I am parsing a string with bundle configurations. For simplicity sake, let's say there are only two layouts:
WEIGHT*SIZE
and
SIZE*WEIGHT
sample data looks like this:
12g*15
13g*20
20pack*2.5kg
40packs*15g
10p*35g
Regex I am using now is basically two regex expressions for each layout divided by '|':
(?:[0-9]{1,3})(?:packs|pack|p|)\*([\d.,]{1,3})(?:g|kg)|([\d.,]{1,3})(?:g|kg)\*(?:[0-9]{1,3})(?:packs|pack|p|)
But in first two lines it gives result in group(1), and for later 3 result is in group(2).
For the simplicity sake, can I somehow have result only in group(1) regardless which side of "|" in my regex fired? So I don't need to iterate through groups after using re.search?
(I know i could just do ([\d.]{1,3})(?:g|kg)
, but I need to fetch weight form exactly this types of layouts, single weight without bundle size like 5kg
should not be taken into account)
CodePudding user response:
You didn't specify which language/flavour of RegEx you are using, but assuming you are using Python here are a few possible solutions:
Option 1: Select first non-empty capturing group
This is the solution proposed in the comment from Tim Biegeleisen, and probably the quickest. Might look something like this:
import re
pattern = '(?:[0-9]{1,3})(?:packs|pack|p|)\*([\d.,]{1,3})(?:g|kg)|([\d.,]{1,3})(?:g|kg)\*(?:[0-9]{1,3})(?:packs|pack|p|)'
examples = "12g*15,13g*20,20pack*2.5kg,40packs*15g,10p*35g".split(',')
rx = re.compile(pattern)
for e in examples:
for match in rx.finditer(e):
for g in match.groups():
if g:
print(g)
Output:
12
13
2.5
15
35
Option 2: Use named capturing groups
The syntax is (?P<name>regex)
as per this page. RegEx allows the same name for two capturing groups, so you could modify your RegEx to the following:
(?:[0-9]{1,3})(?:packs|pack|p|)\*(?P<weight>[\d.,]{1,3})(?:g|kg)|(?P<weight>[\d.,]{1,3})(?:g|kg)\*(?:[0-9]{1,3})(?:packs|pack|p|)
However, Python's in-built re
module does not supported identically named groups (as per this answer), so you would need to pip install and import the PyPI regex
module. Might look like this:
import regex
pattern = r'(?:[0-9]{1,3})(?:packs|pack|p|)\*(?P<weight>[\d.,]{1,3})(?:g|kg)|(?P<weight>[\d.,]{1,3})(?:g|kg)\*(?:[0-9]{1,3})(?:packs|pack|p|)'
examples = "12g*15,13g*20,20pack*2.5kg,40packs*15g,10p*35g".split(',')

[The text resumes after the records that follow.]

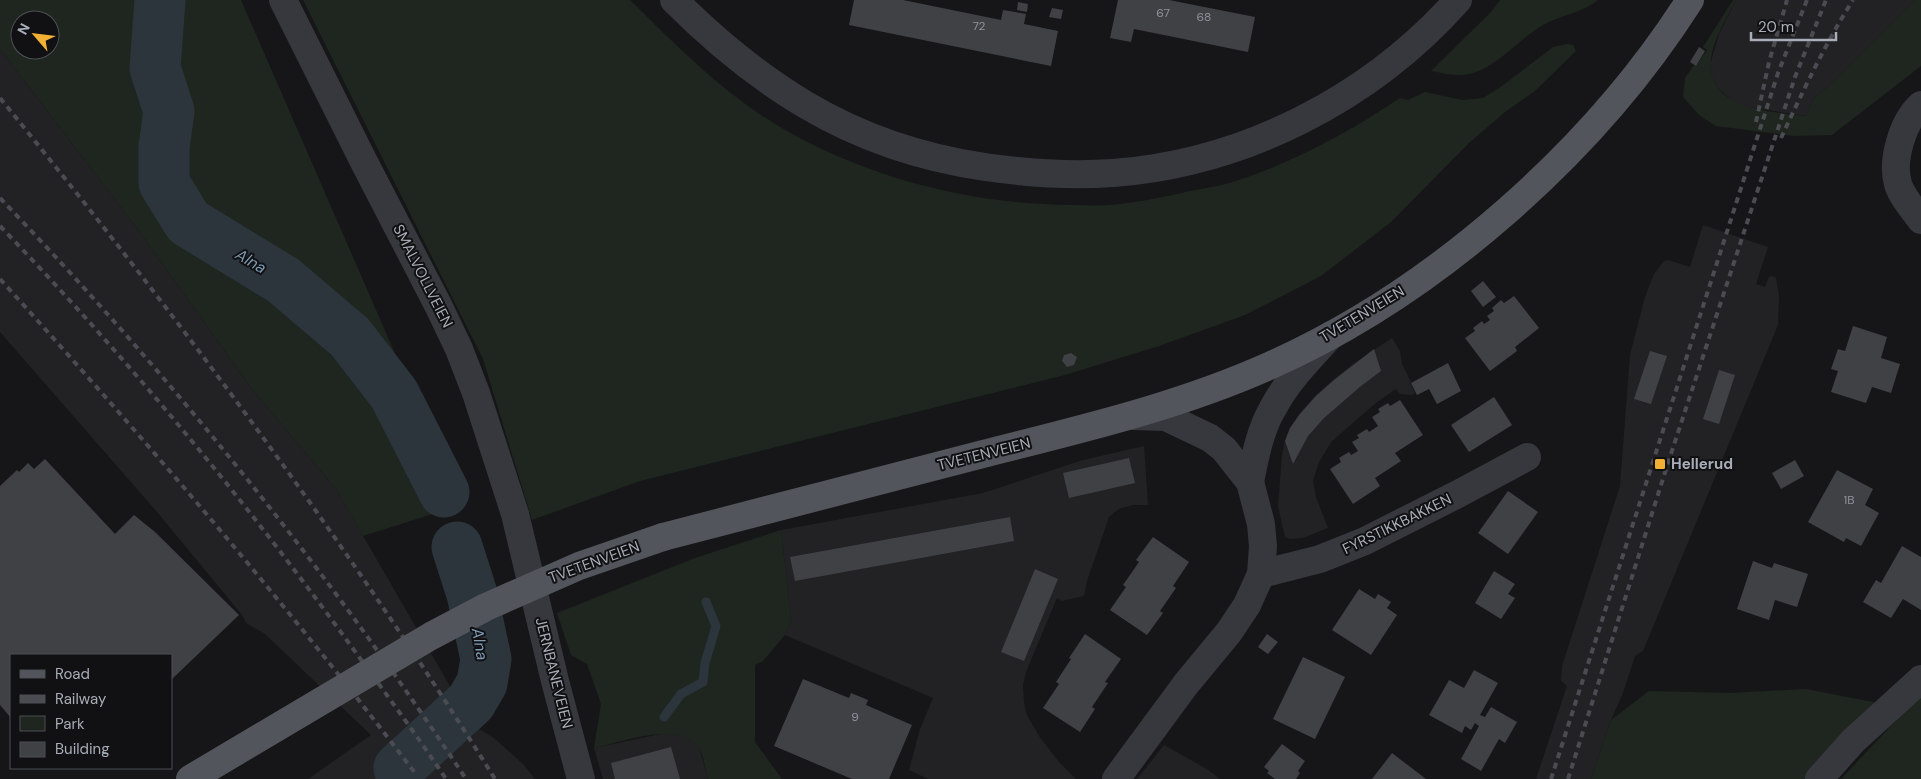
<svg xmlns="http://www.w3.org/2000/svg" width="1921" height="779" font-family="'DM Sans',sans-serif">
  <rect width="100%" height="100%" fill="#161618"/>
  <!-- built -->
  <g fill="#222225">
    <polygon points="1736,0 1915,0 1831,84 1813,99 1806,116 1749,107 1735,103 1718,88 1713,79 1710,68 1712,58 1719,34"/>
    <polygon points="0,49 139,231 252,389 336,489 454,693 479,729 494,738 524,765 535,779 308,779 371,735 265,634 246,623 242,615 157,512 0,332"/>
    <polygon points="1703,225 1768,247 1756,284 1765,287 1769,277 1772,276 1776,278 1779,296 1778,325 1643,651 1635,656 1623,693 1611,720 1591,779 1536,779 1567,686 1561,681 1562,666 1620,486 1630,355 1645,297 1654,274 1664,261 1668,260 1690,267"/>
    <polygon points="1392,338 1400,351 1402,364 1411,382 1410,383 1415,393 1412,395 1400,394 1396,389 1377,402 1332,441 1319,462 1313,481 1316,497 1328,528 1303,538 1290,539 1285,537 1278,506 1282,456 1285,440 1290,428 1299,414 1315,396 1334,379 1353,364"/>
    <polygon points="1144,446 1148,505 1133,505 1119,509 1109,517 1087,581 1084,596 1062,601 1057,598 1026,672 1023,685 1024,703 1027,715 1039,736 1059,762 1076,779 928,779 909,770 920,729 933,698 785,635 791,620 781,530 983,493 1083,460"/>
    <polygon points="665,733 685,736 699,747 708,779 603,779 594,748"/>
    <polygon points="1164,745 1207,769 1220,779 1137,779"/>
  </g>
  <!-- green -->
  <g fill="#1e261f" fill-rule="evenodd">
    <path d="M0 0H241L461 505 363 536 336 489 252 389 139 231 0 49ZM20 20H50V50H20Z"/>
    <path d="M303 0H630C677 46 723 93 780 127 868 178 969 204 1071 205 1084 205 1097 206 1110 205 1136 203 1164 197 1190 191 1205 188 1221 186 1236 181 1294 162 1349 132 1400 98L1408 100 1425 92 1462 100 1483 98 1502 86 1553 47 1567 44 1573 45 1576 51 1535 91 1505 112 1469 143 1391 222 1321 276 1245 315 1159 346 1065 375 640 481 532 520 483 359Z"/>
    <path d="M1500 0H1598C1582 13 1561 15 1543 25 1515 41 1492 75 1458 75 1449 75 1439 72 1431 71L1491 12Z"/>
    <path d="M1733 0H1736C1726 20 1709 45 1711 68 1713 110 1775 112 1806 116L1813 99 1831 84 1915 0H1921V66L1832 135 1794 136 1716 126 1699 115 1683 97 1685 78 1694 65 1696 66 1707 50 1703 47Z"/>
    <path d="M781 530 791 620 785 635 763 661 755 665V742L782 779H708C705 770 704 753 697 746 675 721 623 742 594 748L601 704 587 664 571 655 557 613 695 558Z"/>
    <polygon points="1806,689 1878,703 1832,746 1805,779 1591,779 1611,720 1649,691 1730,693"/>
    <polygon points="1921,694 1921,779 1841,779"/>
  </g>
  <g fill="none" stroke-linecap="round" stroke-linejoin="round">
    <!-- stream -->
    <polyline stroke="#2c353c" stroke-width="9" points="664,717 681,694 703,682 705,663 716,626 706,602"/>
    <!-- river -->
    <g stroke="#2c353c" stroke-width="51">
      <polyline points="160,0 155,68 169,111 164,147 164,183 188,222 283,280 350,337 394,394 444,492"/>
      <polyline points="399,768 471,702 482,683 486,659 472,594 457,547"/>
    </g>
  </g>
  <!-- building -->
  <g fill="#404145">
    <polygon points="854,0 903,0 1001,20 1003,10 1026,14 1024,24 1058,31 1051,66 849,25"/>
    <polygon points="1118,0 1169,0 1255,17 1248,52 1134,29 1131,42 1110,38"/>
    <polygon points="1018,2 1028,4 1027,12 1017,10"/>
    <polygon points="1052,8 1063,10 1061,19 1049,17"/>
    <polygon points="1699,47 1705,51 1696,66 1690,62"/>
    <polygon points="1483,281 1496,297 1483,307 1471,291"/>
    <polygon points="1514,296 1539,328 1515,347 1517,351 1490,371 1465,338 1475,331 1473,328 1482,321 1484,324 1490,320 1487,316 1494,311 1492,308 1501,300 1504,303"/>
    <polygon points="1853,326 1887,337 1881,358 1900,364 1891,393 1872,387 1866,403 1831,392 1838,371 1831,369 1838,349 1845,351"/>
    <polygon points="1374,349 1381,371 1361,386 1324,418 1308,436 1293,464 1285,441 1290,428 1300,414 1316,396 1334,380"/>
    <polygon points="1650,351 1667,356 1651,404 1634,399"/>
    <polygon points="1071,353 1077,357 1074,365 1067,367 1062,361 1064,355"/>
    <polygon points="1448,363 1461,391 1437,404 1429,389 1417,395 1411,383"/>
    <polygon points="1719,370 1735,375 1719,424 1703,419"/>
    <polygon points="1494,397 1512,425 1469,452 1451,425"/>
    <polygon points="1400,400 1423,435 1395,453 1401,461 1375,478 1380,486 1353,504 1330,469 1341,462 1339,458 1349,452 1351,455 1358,451 1352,442 1359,438 1357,435 1367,429 1369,432 1378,426 1372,417 1380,412 1378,409 1388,403 1390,406"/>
    <polygon points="1129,458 1135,483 1069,498 1063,473"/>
    <polygon points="45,459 115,534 134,515 155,532 239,615 171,680 171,655 11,655 11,718 0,705 0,486 17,470 19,472 28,463 34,469"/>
    <polygon points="1795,460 1804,476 1781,489 1772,473"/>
    <polygon points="1837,470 1873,489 1865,505 1879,513 1861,546 1846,538 1844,542 1808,522"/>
    <polygon points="1508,491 1538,512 1508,554 1478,533"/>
    <polygon points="1010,517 1014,541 795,581 790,557"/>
    <polygon points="1153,537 1189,562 1173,586 1176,588 1160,611 1163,613 1147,635 1110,610 1126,587 1123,585 1139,562 1136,560"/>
    <polygon points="1902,546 1921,557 1921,610 1903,599 1891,618 1863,602 1876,580 1881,583"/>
    <polygon points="1753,561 1772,568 1774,563 1808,574 1797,607 1775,600 1769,620 1737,609"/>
    <polygon points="1035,569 1058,579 1024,661 1001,652"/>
    <polygon points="1494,571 1515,584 1508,594 1515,598 1501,619 1475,603"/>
    <polygon points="1359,589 1375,599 1378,594 1391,602 1387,608 1397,615 1371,655 1332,630"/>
    <polygon points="1085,634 1121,659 1105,682 1108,683 1092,707 1095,709 1080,732 1043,708 1059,684 1056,682 1071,659 1069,658"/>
    <polygon points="1267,634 1278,642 1268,654 1258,647"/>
    <polygon points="1303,657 1345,677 1315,739 1273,719"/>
    <polygon points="1474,670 1498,683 1480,715 1485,717 1491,707 1517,722 1505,743 1499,739 1481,771 1461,759 1479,726 1475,723 1471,730 1465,726 1462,733 1429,715 1449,680 1464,688"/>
    <polygon points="803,679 849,698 851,693 868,700 866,705 912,725 889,779 852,779 774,746"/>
    <polygon points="1282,744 1305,761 1298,771 1300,773 1296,779 1275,779 1267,773 1269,771 1264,767"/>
    <polygon points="671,747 680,779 615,779 611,763"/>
    <polygon points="1392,753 1426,779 1372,779"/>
  </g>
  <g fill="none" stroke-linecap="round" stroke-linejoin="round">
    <!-- minor -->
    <g stroke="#37383d" stroke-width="28">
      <polyline points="283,0 363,160 439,307 459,349 476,393 515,514 555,681 581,779"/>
      <path d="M674 0C714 40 757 76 806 105 860 137 923 158 985 167 1027 173 1071 176 1113 173 1245 163 1371 98 1458 0"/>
      <path d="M1921 105C1903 121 1891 160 1898 184 1902 197 1913 209 1921 220"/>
      <path d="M1250 482C1255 457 1260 430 1273 408 1287 381 1310 358 1331 335"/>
      <polyline points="1261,574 1320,559 1365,541 1458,494 1527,457"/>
      <polyline points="1116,779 1186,684 1229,632 1247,605 1261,574 1263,546 1261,524 1250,482 1224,449 1210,438 1166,417 1131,416"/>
      <polyline points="1819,779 1853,741 1921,679"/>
    </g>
    <!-- major -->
    <path stroke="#53555c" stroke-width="28" d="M663 537C770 509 876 482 983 454 1081 429 1177 407 1269 366 1434 293 1594 151 1690 0"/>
    <!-- rail -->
    <g stroke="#4a4c52" stroke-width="4" stroke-dasharray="6 5" stroke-linecap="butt">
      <path d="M0 98C177 315 346 541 495 779"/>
      <polyline points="1756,122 1769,62 1787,0"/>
      <path d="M1781 138C1803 91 1825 44 1853 0"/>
      <path d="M0 198C173 378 329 572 466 779"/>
      <path d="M0 226C127 358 244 499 351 646 383 690 416 734 446 779"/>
      <path d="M0 279C144 438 285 602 415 773"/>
      <polyline points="1551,779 1778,73 1807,0"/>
      <polyline points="1568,779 1667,466 1795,77 1826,0"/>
    </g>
    <!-- major-bridge -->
    <polyline stroke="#53555c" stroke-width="28" points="190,779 431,636 486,607 579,566 663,537"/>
  </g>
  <!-- markers -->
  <rect fill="#f2b134" stroke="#111113" stroke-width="2" x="1654" y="458" width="12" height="12" rx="2.5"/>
  <g text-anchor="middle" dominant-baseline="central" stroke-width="4" stroke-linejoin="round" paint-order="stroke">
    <!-- number labels -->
    <g font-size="12" fill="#8e929b">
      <text x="1163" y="13">67</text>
      <text x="1204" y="17">68</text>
      <text x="979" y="26">72</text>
      <text x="1849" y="500">1B</text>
      <text x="855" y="717">9</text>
    </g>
    <!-- street labels -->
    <g font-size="15" fill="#a8adb8" stroke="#111113">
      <text transform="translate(423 276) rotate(63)">SMALVOLLVEIEN</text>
      <text transform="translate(1362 314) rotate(-31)">TVETENVEIEN</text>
      <text transform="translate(984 454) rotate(-14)">TVETENVEIEN</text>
      <text transform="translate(1397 524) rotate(-26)">FYRSTIKKBAKKEN</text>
      <text transform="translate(594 562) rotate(-20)">TVETENVEIEN</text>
      <text transform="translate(554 673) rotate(76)">JERNBANEVEIEN</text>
    </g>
    <!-- poi labels -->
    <g font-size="15" font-weight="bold" fill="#a8adb8" stroke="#111113" text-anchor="start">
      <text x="1671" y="464">Hellerud</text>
    </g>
    <!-- water labels -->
    <g font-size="16" font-style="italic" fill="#7f9bb3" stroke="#111113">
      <text transform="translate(251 261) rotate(31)">Alna</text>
      <text transform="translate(480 644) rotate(80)">Alna</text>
    </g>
  </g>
  <!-- legend -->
  <rect x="10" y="654" width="162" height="115" fill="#111113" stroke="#4d4f55"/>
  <rect x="20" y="670" width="25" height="8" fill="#53555c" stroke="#4d4f55"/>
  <text x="55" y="679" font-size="15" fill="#a8adb8">Road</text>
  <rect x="20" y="695" width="25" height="8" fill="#4a4c52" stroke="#4d4f55"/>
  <text x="55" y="704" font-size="15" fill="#a8adb8">Railway</text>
  <rect x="20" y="716" width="25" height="15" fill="#1e261f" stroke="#4d4f55"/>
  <text x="55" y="729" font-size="15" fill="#a8adb8">Park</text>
  <rect x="20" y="742" width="25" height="15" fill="#404145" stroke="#4d4f55"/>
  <text x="55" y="754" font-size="15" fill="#a8adb8">Building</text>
  <!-- north arrow -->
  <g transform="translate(35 35) rotate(298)"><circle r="24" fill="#111113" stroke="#4d4f55"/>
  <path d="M0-4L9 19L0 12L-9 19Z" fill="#f2b134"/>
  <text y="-8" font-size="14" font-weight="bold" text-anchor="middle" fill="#a8adb8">N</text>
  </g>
  <!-- scale -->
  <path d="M1751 32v8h85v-8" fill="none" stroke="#a8adb8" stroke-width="2.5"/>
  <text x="1758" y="32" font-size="15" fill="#a8adb8" stroke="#111113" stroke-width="4" paint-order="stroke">20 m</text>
</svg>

rx = regex.compile(pattern)
for e in examples:
for x in rx.finditer(e):
print(x.group("weight"))
Output:
12
13
2.5
15
35
Option 3: Rewrite the RegEx so that you can put both options inside a single named capturing group
You could make the parts before and after the weight optional so that you just have a single instance of the weight group:
(?:(?:[0-9]{1,3})(?:packs|pack|p|)\*)?([\d.,]{1,3})(?:g|kg)(?:\*(?:[0-9]{1,3})(?:packs|pack|p|))?

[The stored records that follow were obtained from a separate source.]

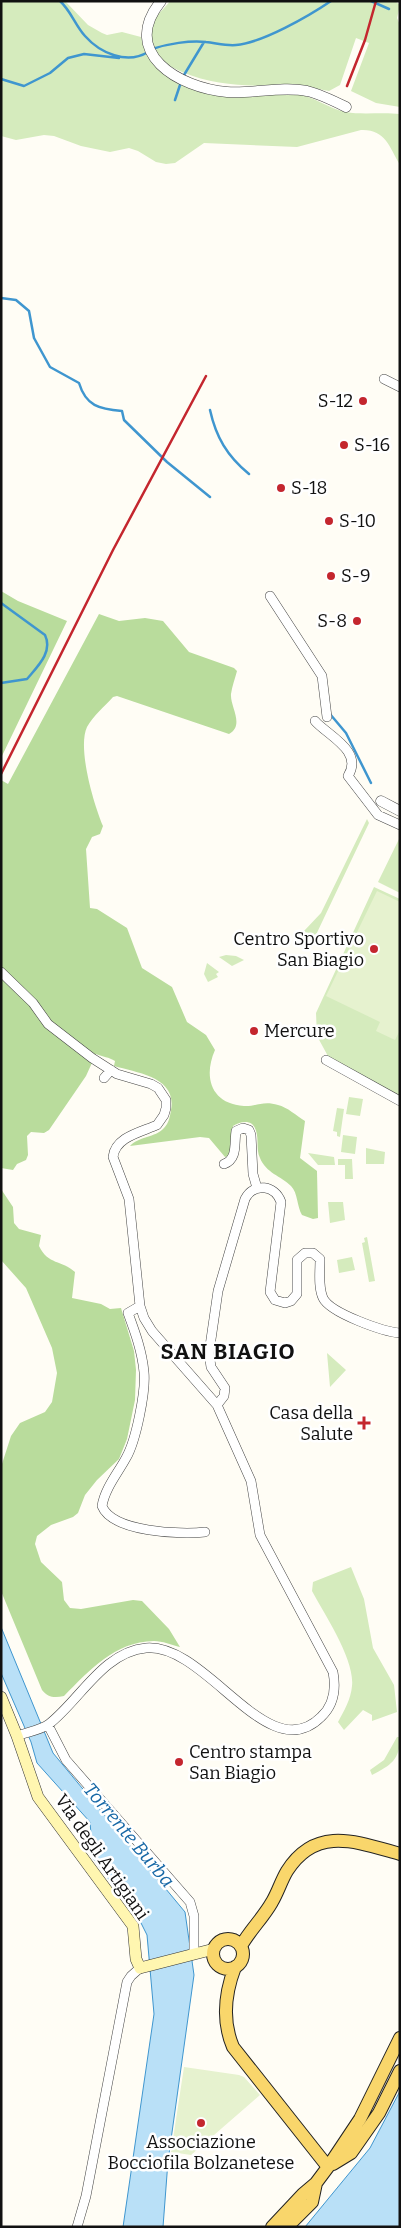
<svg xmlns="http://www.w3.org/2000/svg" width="401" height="2228" viewBox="0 0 401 2228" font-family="Bitter,serif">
<rect width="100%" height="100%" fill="#fffdf5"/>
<path fill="#d5ebbd" d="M1 1H65L88 25 102 33 107 35 122 32 141 37C156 103 246 88 296 94 314 96 329 109 346 112 361 115 383 112 400 114V165C389 146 385 129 361 130L297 147 204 143 175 163 166 164 156 162 138 151 129 148 110 152 81 146 54 136 44 135 16 140 1 136Z
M170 1H395L400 5 397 18 400 25V107L376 103 351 91 369 43 356 38 340 85 329 91C279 81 231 93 182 72 171 67 158 61 154 49 151 42 150 30 153 22 156 15 165 8 170 1Z
M367 819 369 823 314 939 307 935 304 931 321 913Z
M400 837V893L378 882Z
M374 887 400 899V1096L329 1058 317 1036 316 1013Z
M226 955 236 956 244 960 232 966 219 957Z
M207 963 219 972 216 974 218 977 208 982 204 974Z
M349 1097 363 1099 360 1116 346 1114Z
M337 1108 344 1109 340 1137 337 1136V1132L333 1131Z
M343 1135 357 1137 355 1154 341 1152Z
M366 1148 385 1152 384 1164H366Z
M308 1153 334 1157 335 1165H318Z
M338 1159H352L353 1179H345V1165H338Z
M328 1202H343L345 1220 330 1223Z
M367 1237 375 1281 369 1282 362 1243 365 1242 364 1238Z
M352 1257 355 1270 339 1273 337 1260Z
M327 1353 346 1370 330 1387Z
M351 1567 364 1599 373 1648 394 1685 397 1712 372 1721V1715L363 1710 344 1730 338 1722C344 1711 351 1699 352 1686 355 1660 325 1615 312 1591L313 1582Z
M397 1737H400C400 1760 391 1765 372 1775L370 1770 384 1760Z"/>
<path fill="#b9dc9c" d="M1 591 18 601 67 621 1 758Z
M99 614 119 621 145 618 163 621 189 652 234 668 237 671C235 679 232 686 231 694 230 707 245 725 229 734L117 696 113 697C105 706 93 716 87 727 77 748 94 805 103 826L100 834 92 837 86 849 90 908 97 909 127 928 142 968 172 987 187 1022 206 1035 215 1050C203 1077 211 1104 244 1106 255 1107 263 1100 278 1105 287 1107 297 1116 305 1121L300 1158 317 1171 318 1218 313 1219 302 1215C297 1207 298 1193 291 1186 281 1176 266 1173 260 1158 255 1148 261 1133 252 1124 246 1120 238 1123 233 1126L231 1148 228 1156 225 1157 209 1138 200 1137 130 1146C139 1136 155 1138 164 1128 169 1123 170 1116 171 1110 177 1077 138 1073 114 1066L115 1061C109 1057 103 1057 96 1054L86 1076 49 1130 44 1133 31 1132 27 1136 28 1155 26 1160 17 1164 13 1170 1 1168V780L8 784Z
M1 1189 13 1207 14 1223 19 1229 41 1235 39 1246C48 1265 62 1260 75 1272L72 1298 101 1304 110 1309 121 1308 134 1351 136 1370 135 1400 127 1439 119 1459 97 1480 85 1495 78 1513 73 1517 51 1525 37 1536 35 1544 41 1562 62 1582 64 1600 70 1608 81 1609 133 1600 142 1601 169 1629 180 1647C172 1645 162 1641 154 1641 114 1642 90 1670 64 1696 55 1698 48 1698 42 1690L1 1591V1467L11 1436 20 1423 45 1412 52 1402 57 1373 52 1348 26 1288 1 1260Z"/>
<path fill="#e6f2cf" d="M377 891 400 902V1030L395 1040 376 1031 380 1022 326 996Z
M184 2067 239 2075 244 2077 260 2095 191 2155 171 2152Z"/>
<path fill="#b9e0f7" stroke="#3f96cf" d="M1 1627 53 1753 185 1912 194 1975 168 2161 163 2227H123L154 2014 147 1935 140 1921 93 1858 90 1822 37 1763 31 1742 1 1673Z
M400 2091V2227H305L370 2148Z"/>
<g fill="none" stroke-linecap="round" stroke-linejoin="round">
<path stroke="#3f96cf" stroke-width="2.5" d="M60 1C71 11 75 25 85 36 100 53 127 65 148 52
M371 1 389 9
M152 49C167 44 190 40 206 42 216 43 226 46 236 45 262 43 309 16 331 1
M184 75 204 42
M1 79 24 86 50 73 68 58 84 54 119 58
M175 100 180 85
M1 298 16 300 29 311 34 338 50 367 79 383C86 406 99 409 122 411L124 420 167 462 210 497
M210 410C216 437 227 456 249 474
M1 603 45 635C53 652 38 666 27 679L1 683
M330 714 346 733 371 783"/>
<g stroke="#444" stroke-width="10">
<path id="minor" d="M384 379 400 387
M270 596 322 676 327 717
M315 721C327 735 364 751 348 776L378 815 400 825
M1 972 33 1003 48 1024 92 1058 117 1074 151 1084 158 1088 166 1100V1108L164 1115 157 1125C141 1132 115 1137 113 1157L129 1199 140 1306 144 1318 152 1331 217 1405 251 1481 260 1535 333 1672C336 1688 334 1705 321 1717 268 1770 207 1643 146 1648 103 1652 80 1700 49 1724 41 1730 27 1732 17 1736
M326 1060 400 1101
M104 1078 111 1070
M224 1164C238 1159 234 1143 236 1131L243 1128 249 1130 251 1135 253 1174 257 1188
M140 1306 128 1313C135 1332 142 1351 144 1372 146 1391 136 1441 126 1458 118 1473 105 1488 102 1506 112 1532 181 1535 205 1532
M217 1405 224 1396 225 1388 211 1367 209 1353 218 1291 245 1199C254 1182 275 1185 281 1202L270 1292 275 1300 285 1303 291 1301 297 1294V1260L305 1253H313L320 1259C320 1272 318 1287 323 1298 330 1313 384 1332 400 1333
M48 1725 66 1760 190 1902 194 1916V1954
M77 2227 86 2196 127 1982 131 1976 140 1968"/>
</g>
<g stroke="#444" stroke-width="11">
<path id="tertiary" d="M161 1C119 53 179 88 227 92 253 94 281 86 307 91 320 94 334 101 346 107
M381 801 400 811"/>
</g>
<g stroke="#333" stroke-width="12">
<path id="secondary" d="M1 1697 17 1736 38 1797 133 1926 136 1959 140 1968 214 1949"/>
</g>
<g stroke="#222" stroke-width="14">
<path id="primary" d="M213 1954a15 15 0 1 1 30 0a15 15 0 1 1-30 0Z
M241 1946C250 1930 263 1918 272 1902 278 1892 281 1881 287 1871 316 1825 357 1842 400 1854
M235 1967C225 1993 222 2021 233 2047L328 2167
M333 2164 351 2153 379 2113 400 2071
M272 2227 303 2194 316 2183 328 2167 360 2119 400 2038
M287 2227 312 2202 316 2183"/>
</g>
<use href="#minor" stroke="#fff" stroke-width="9"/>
<use href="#tertiary" stroke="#fff" stroke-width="10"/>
<use href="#secondary" stroke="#fff6b0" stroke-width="11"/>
<use href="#primary" stroke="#f9d66b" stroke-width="12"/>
<path stroke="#c4262e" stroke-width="2.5" d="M347 86 365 40 376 1
M1 774 113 550 206 376"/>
</g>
<g fill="#c4262e" stroke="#fff" stroke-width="2">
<circle cx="363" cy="401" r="5"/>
<circle cx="344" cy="445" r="5"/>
<circle cx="281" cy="488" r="5"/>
<circle cx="329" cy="521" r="5"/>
<circle cx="331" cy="576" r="5"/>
<circle cx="357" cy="621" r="5"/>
<circle cx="374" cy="949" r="5"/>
<circle cx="254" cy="1031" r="5"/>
<path d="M361.5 1415.5h5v5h5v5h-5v5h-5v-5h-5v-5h5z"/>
<circle cx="179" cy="1762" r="5"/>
<circle cx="201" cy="2123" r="5"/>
</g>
<g text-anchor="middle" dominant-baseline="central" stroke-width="5" stroke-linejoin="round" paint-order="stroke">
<g font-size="18" fill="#111" stroke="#fff" text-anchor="start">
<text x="353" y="401" text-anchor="end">S-12</text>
<text x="354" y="445">S-16</text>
<text x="291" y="488">S-18</text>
<text x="339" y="521">S-10</text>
<text x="341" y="576">S-9</text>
<text x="347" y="621" text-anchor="end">S-8</text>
<text x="364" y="939" text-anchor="end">Centro Sportivo<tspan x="364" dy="21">San Biagio</tspan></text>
<text x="264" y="1031">Mercure</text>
<text x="353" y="1413" text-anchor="end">Casa della<tspan x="353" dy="21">Salute</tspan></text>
<text x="189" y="1752">Centro stampa<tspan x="189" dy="21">San Biagio</tspan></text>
<text x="201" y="2142" text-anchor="middle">Associazione<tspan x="201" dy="21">Bocciofila Bolzanetese</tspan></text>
</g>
<g font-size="18" fill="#111" stroke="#fff">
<text transform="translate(102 1857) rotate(55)">Via degli Artigiani</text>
</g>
<g font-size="19" font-style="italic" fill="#1768a6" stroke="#fff">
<text transform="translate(129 1835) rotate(50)">Torrente Burba</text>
</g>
<g font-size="22" font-weight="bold" letter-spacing="1" fill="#111" stroke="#fff">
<text x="228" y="1351">SAN BIAGIO</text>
</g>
</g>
<rect width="401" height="2228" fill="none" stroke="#111111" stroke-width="5"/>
</svg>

The above RegEx captures the number for the weight only in Group 1 for all of your examples. However it will also capture weights for a string like 40packs*15g*40packs
that doesn't match your initial spec. You should be able to rewrite it to be more strict while still keeping only a single capturing group, but it might end up getting quite long.